Each country is different and so we recommend you research your destination thoroughly. It is not uncommon for racial profiling to be in place at airports in Western Europe, the United States, Australia and Israel where passengers with a darker skin tone or perceived to be of Arabic origin may face additional questioning. It is not uncommon for travellers with Jewish ancestry or of an Israeli nationality to be refused entry to Arab countries.
Religion and belief
Religion or belief should be taken to mean the full diversity of religious and belief affiliations within the UK, including non-religious and philosophical beliefs such as atheism, agnosticism and humanism. Whilst this full range is accepted in the UK and everyone is protected from discrimination in some countries around the world this is not the case where atheism, blasphemy or denouncement of a particular religion carries serious penalties including the death penalty. Antisemitism is particularly prevalent in Eastern European and Arab countries. Possible risks associated to religion and belief include the threat of violence, denial of entry to country and discrimination in accommodation.
Sex or gender
Sex is a protected characteristic under the Equality Act 2010. It protects individuals from discrimination based on their sex or gender. Whilst the UK, United States, Australia and New Zealand and most European countries offer this protection the picture varies across the world. There are some countries where women are not offered the same rights and protections as men, as a woman you may have limited freedom of movement, limited freedom of expression and speech and the threat of imprisonment.

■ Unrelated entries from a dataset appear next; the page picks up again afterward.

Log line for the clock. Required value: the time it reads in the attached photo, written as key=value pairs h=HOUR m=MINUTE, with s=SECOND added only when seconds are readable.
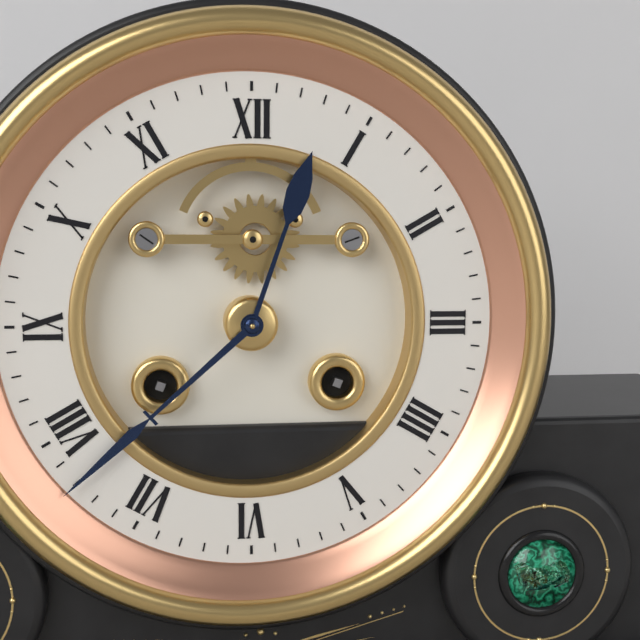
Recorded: h=12 m=38
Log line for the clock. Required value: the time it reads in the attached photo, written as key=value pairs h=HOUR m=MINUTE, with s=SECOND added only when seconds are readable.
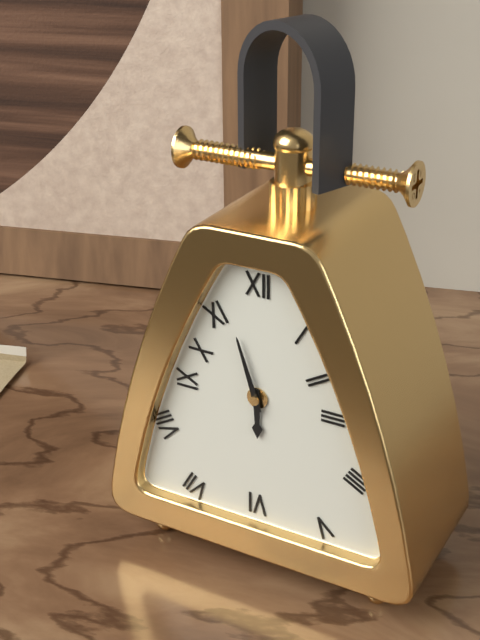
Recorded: h=5 m=57
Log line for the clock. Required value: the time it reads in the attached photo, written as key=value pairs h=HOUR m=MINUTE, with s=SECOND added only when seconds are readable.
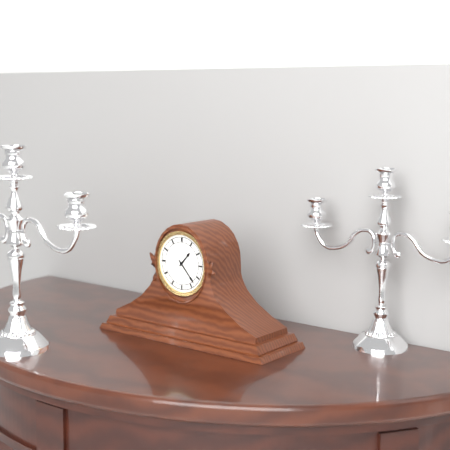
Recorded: h=1 m=23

In the UK everyone is protected from discrimination and harassment based on their sexual orientation or perceived sexual orientation whether they are lesbian, gay, bisexual, asexual or heterosexual. This is not the case in all countries around the world where sexual acts between two people of the same sex are illegal in over 70 countries and so your safety could be at risk. Laws vary across the world from simply not being protected from discrimination where a hotel could refuse you a room to imprisonment or the death penalty. It is also worth bearing in mind that using social media and location-based dating apps can be incredibly dangerous as some governments have used such services to entrap and imprison LGBT people. Always be aware of any local laws or the local culture that may impact you; police assistance may not be possible in all countries if you are accused of a crime related to being LGBT.